## BRIEF
Retype the records in full, and please keep the pictures out of the copy.

## Dataset entries
-------

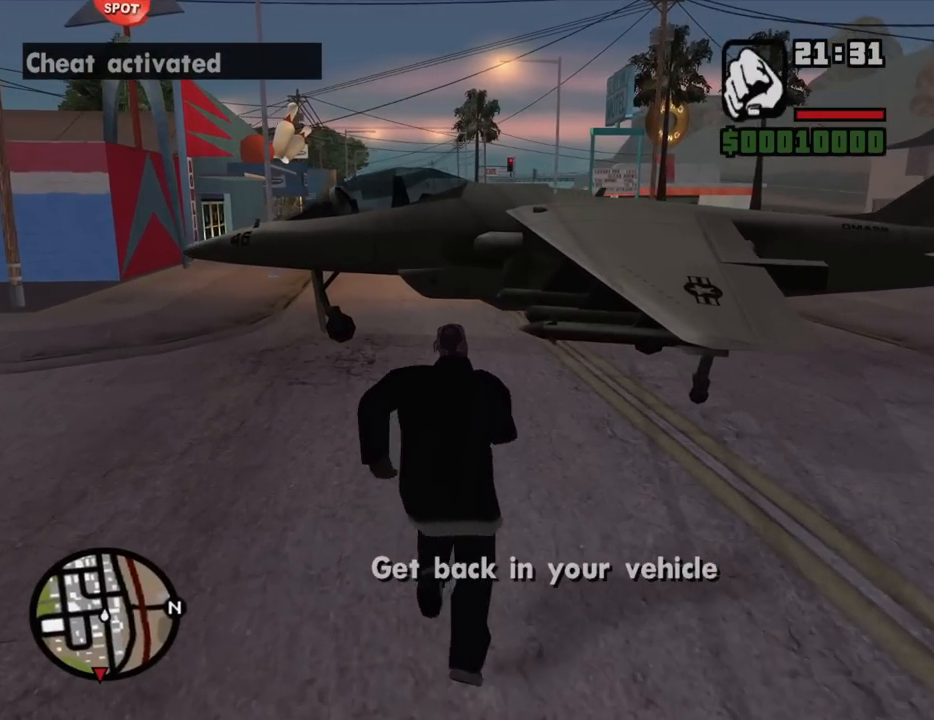
{"keys": [], "mouse": [], "events": [[67, "space", "up"], [150, "space", "down"], [250, "space", "up"], [300, "f", "down"], [300, "w", "up"], [350, "f", "up"]]}
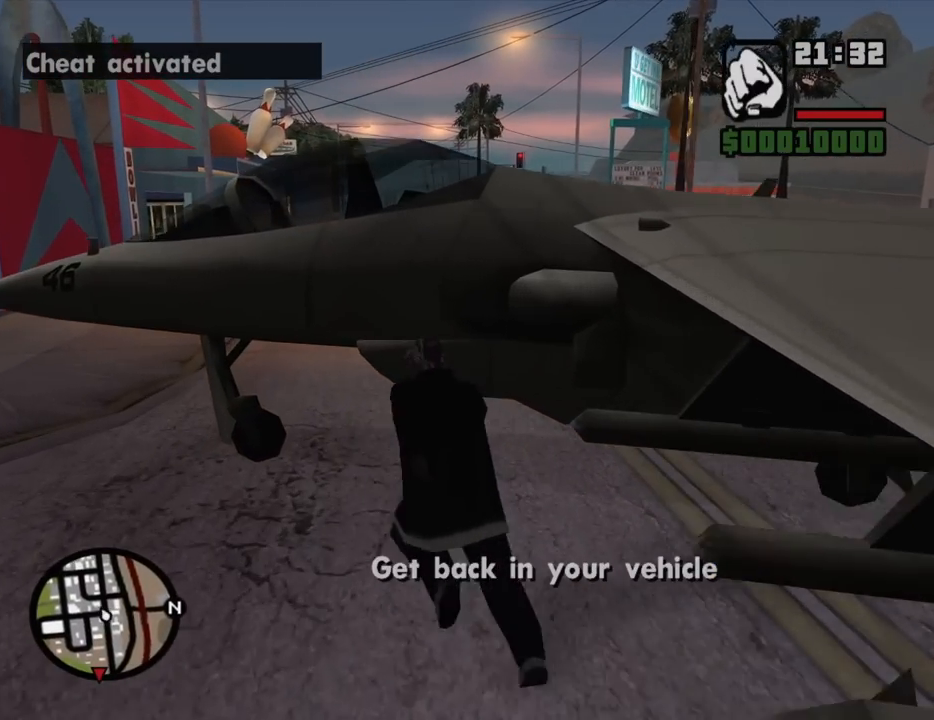
{"keys": [], "mouse": [], "events": []}
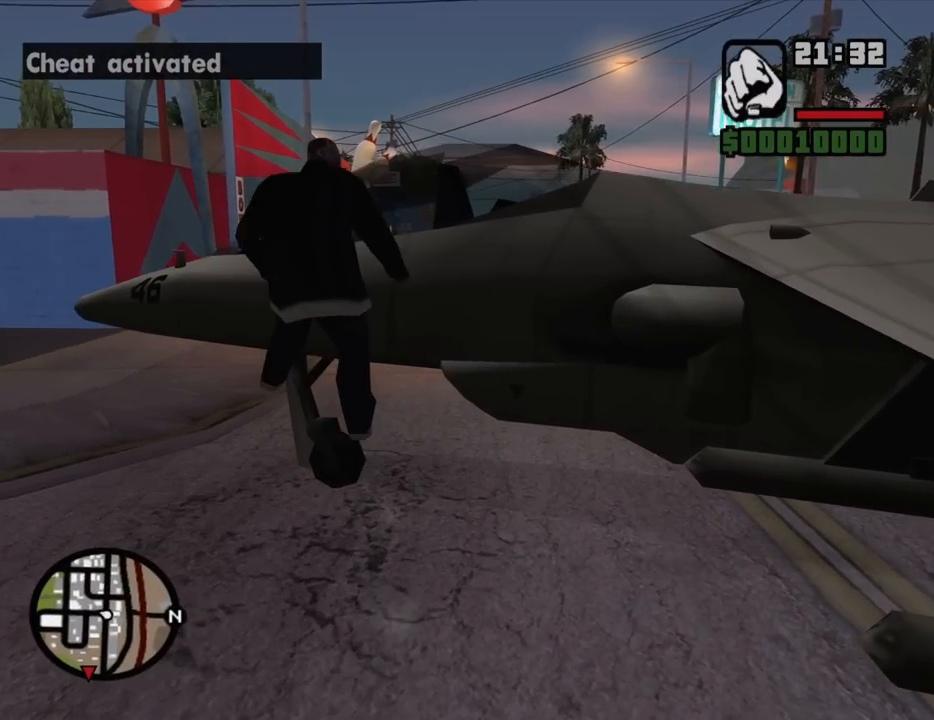
{"keys": [], "mouse": [], "events": []}
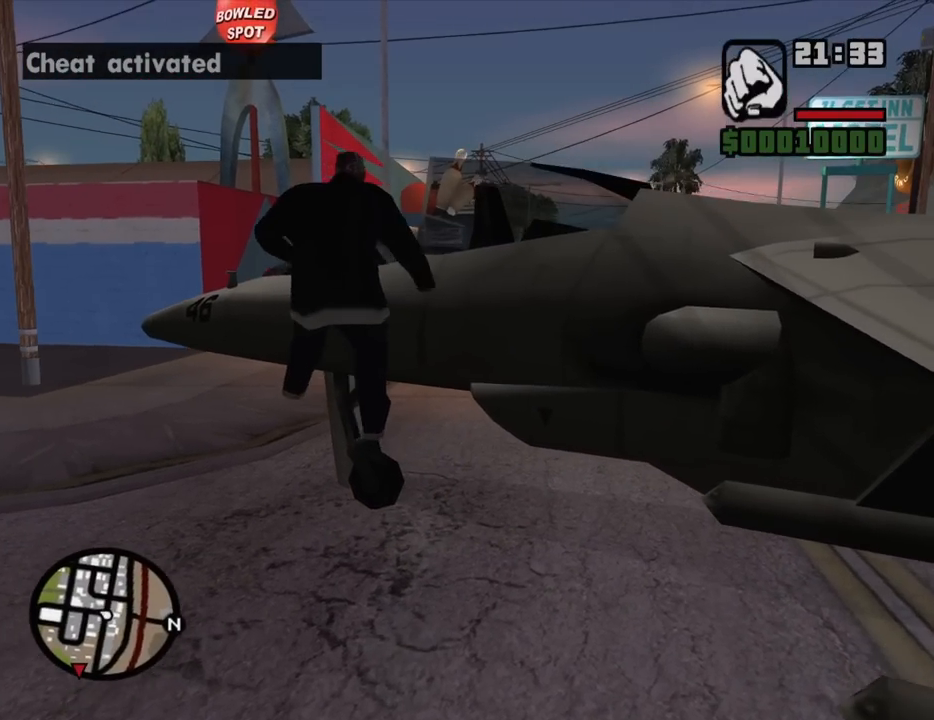
{"keys": [], "mouse": [], "events": []}
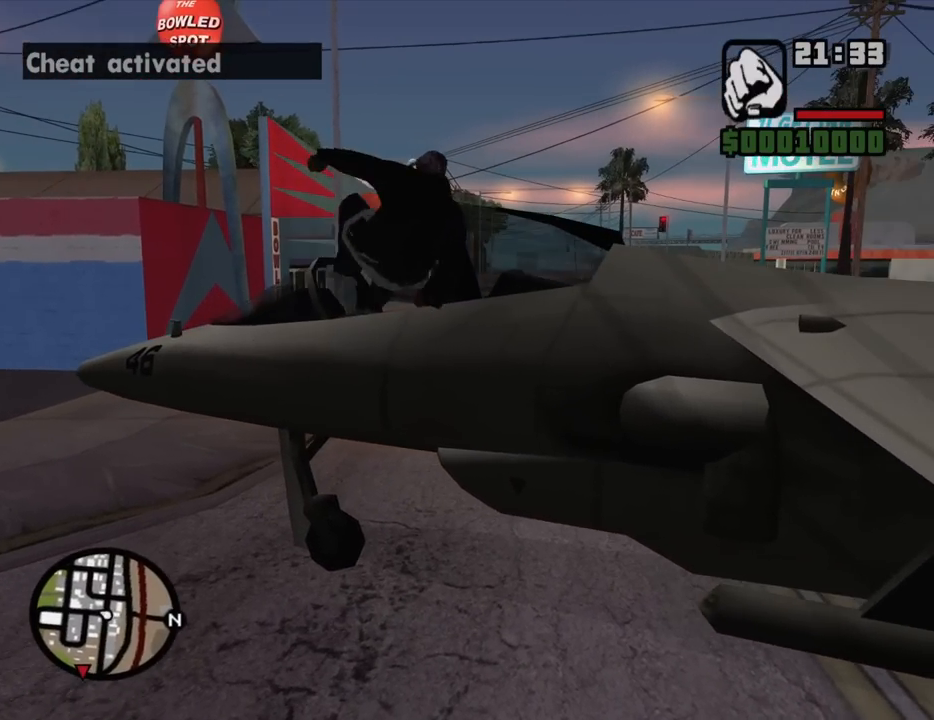
{"keys": ["w"], "mouse": [], "events": [[367, "w", "down"]]}
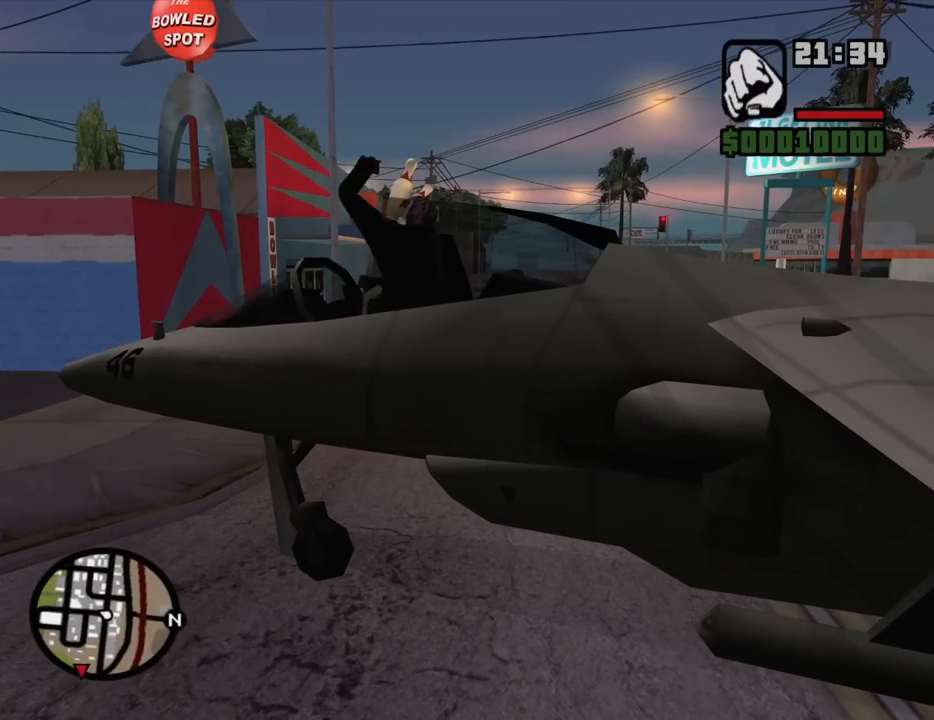
{"keys": ["w"], "mouse": [], "events": []}
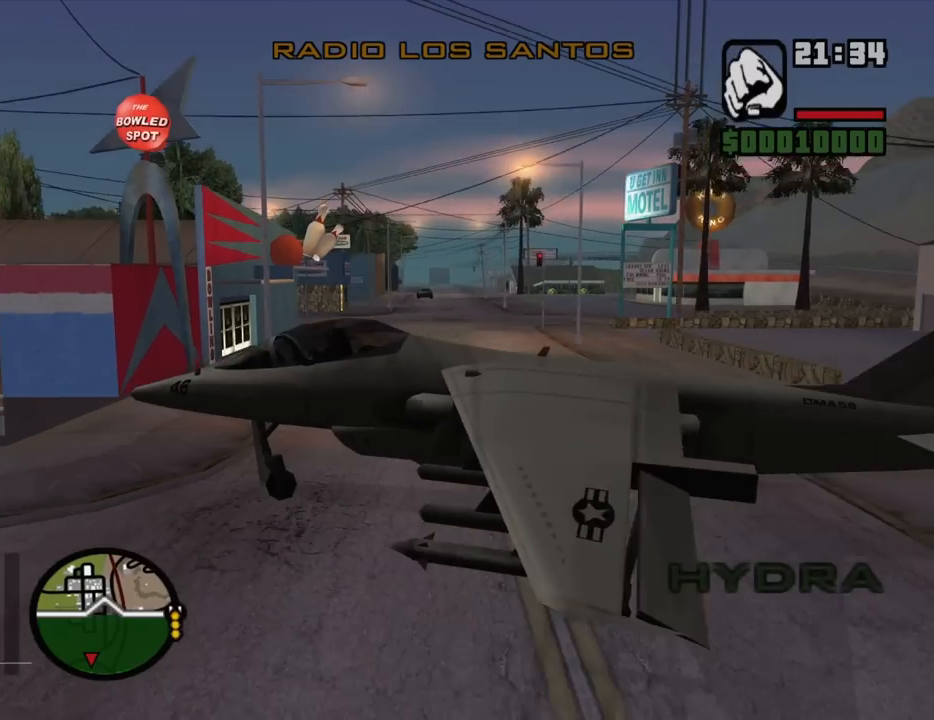
{"keys": ["8", "w"], "mouse": [], "events": [[117, "8", "down"], [400, "1", "down"], [483, "1", "up"]]}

-------

## SOLUTION FOR THIS EXERCISE
{"keys": [], "mouse": [], "events": [[67, "space", "up"], [150, "space", "down"], [250, "space", "up"], [300, "f", "down"], [300, "w", "up"], [350, "f", "up"]]}
{"keys": [], "mouse": [], "events": []}
{"keys": [], "mouse": [], "events": []}
{"keys": [], "mouse": [], "events": []}
{"keys": ["w"], "mouse": [], "events": [[367, "w", "down"]]}
{"keys": ["w"], "mouse": [], "events": []}
{"keys": ["8", "w"], "mouse": [], "events": [[117, "8", "down"], [400, "1", "down"], [483, "1", "up"]]}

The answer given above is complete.